---------- THE DATA ----------

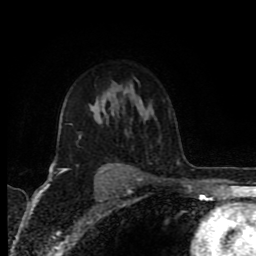
Breast MRI (dynamic contrast-enhanced), one axial slice; position 60 of 80 along the scan axis; cropped to one breast; dynamic contrast-enhanced series, time point 2 of 8 at this slice position (early post-contrast); 1.5 T; TE 4.2 ms, TR 6.9 ms; 2 mm slice thickness; 256 × 256 image matrix, field of view 160 × 160 mm. Female patient.
Annotated regions visible in this slice (semi-automatically segmented with operator editing):
- enhancing-tissue mask used for the functional tumour volume (all voxels passing the contrast-enhancement thresholds inside the analysis volume; usually the tumour): bounding box [x1, y1, x2, y2] px = [49, 109, 119, 176]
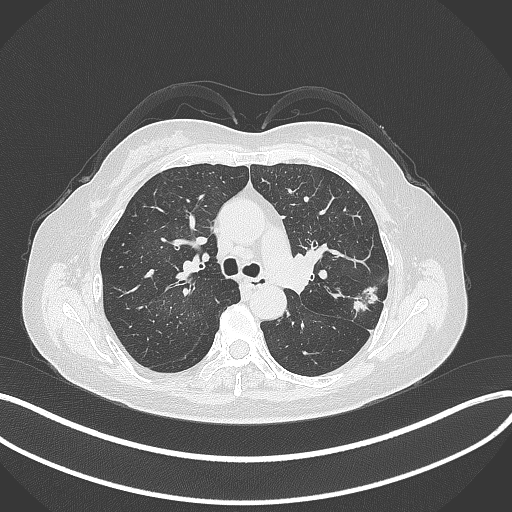
Chest CT, one axial slice. Position 207 of 319 along the scan axis. Lung window (W 1500 / L -600 HU). 1 mm slice thickness. 512 × 512 image matrix, field of view 400 × 400 mm. Patient: female, 60 years. From the clinical record (not read from this slice): clinical TNM (as recorded): T1c N0 M0.
Structures marked on this image (bounding box drawn by a radiologist):
- lung tumour (recorded histology: adenocarcinoma): bounding box (x1, y1, x2, y2) in pixels: (350, 282, 379, 323)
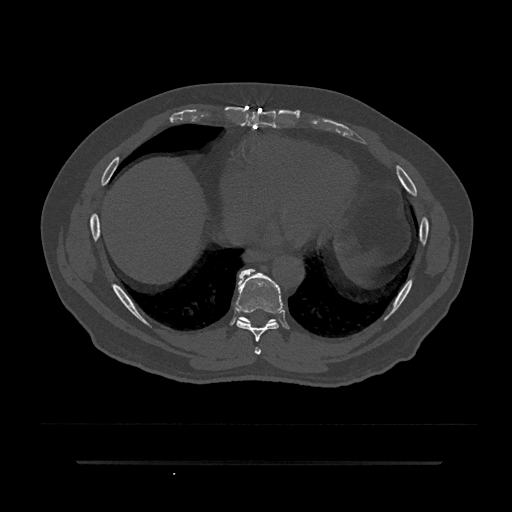
CT including the spine, one axial slice; slice 414 of 797 in the series (ordered by position); reconstruction kernel Br40s/3; 120 kVp; bone window (W 1800 / L 400 HU); 512 × 512 image matrix, field of view 464 × 464 mm. Male patient, age 59 years. Case-level facts recorded for this patient, not image findings: primary cancer: bile ducts.
Outlined on this slice (semi-automatic segmentation, software-assisted and operator-edited):
- T7 vertebra: bounding box <254,347,261,355> (left, top, right, bottom; pixels)
- T8 vertebra: <235,269,283,355>
- T9 vertebra: <238,273,276,323>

----------

■ WORK TASK
Within the listing above, find every line containing the string "axial" and return it.

■ RESPONSE BOX
Breast MRI (dynamic contrast-enhanced), one axial slice; position 60 of 80 along the scan axis; cropped to one breast; dynamic contrast-enhanced series, time point 2 of 8 at this slice position (early post-contrast); 1.5 T; TE 4.2 ms, TR 6.9 ms; 2 mm slice thickness; 256 × 256 image matrix, field of view 160 × 160 mm. Female patient.
Chest CT, one axial slice. Position 207 of 319 along the scan axis. Lung window (W 1500 / L -600 HU). 1 mm slice thickness. 512 × 512 image matrix, field of view 400 × 400 mm. Patient: female, 60 years. From the clinical record (not read from this slice): clinical TNM (as recorded): T1c N0 M0.
CT including the spine, one axial slice; slice 414 of 797 in the series (ordered by position); reconstruction kernel Br40s/3; 120 kVp; bone window (W 1800 / L 400 HU); 512 × 512 image matrix, field of view 464 × 464 mm. Male patient, age 59 years. Case-level facts recorded for this patient, not image findings: primary cancer: bile ducts.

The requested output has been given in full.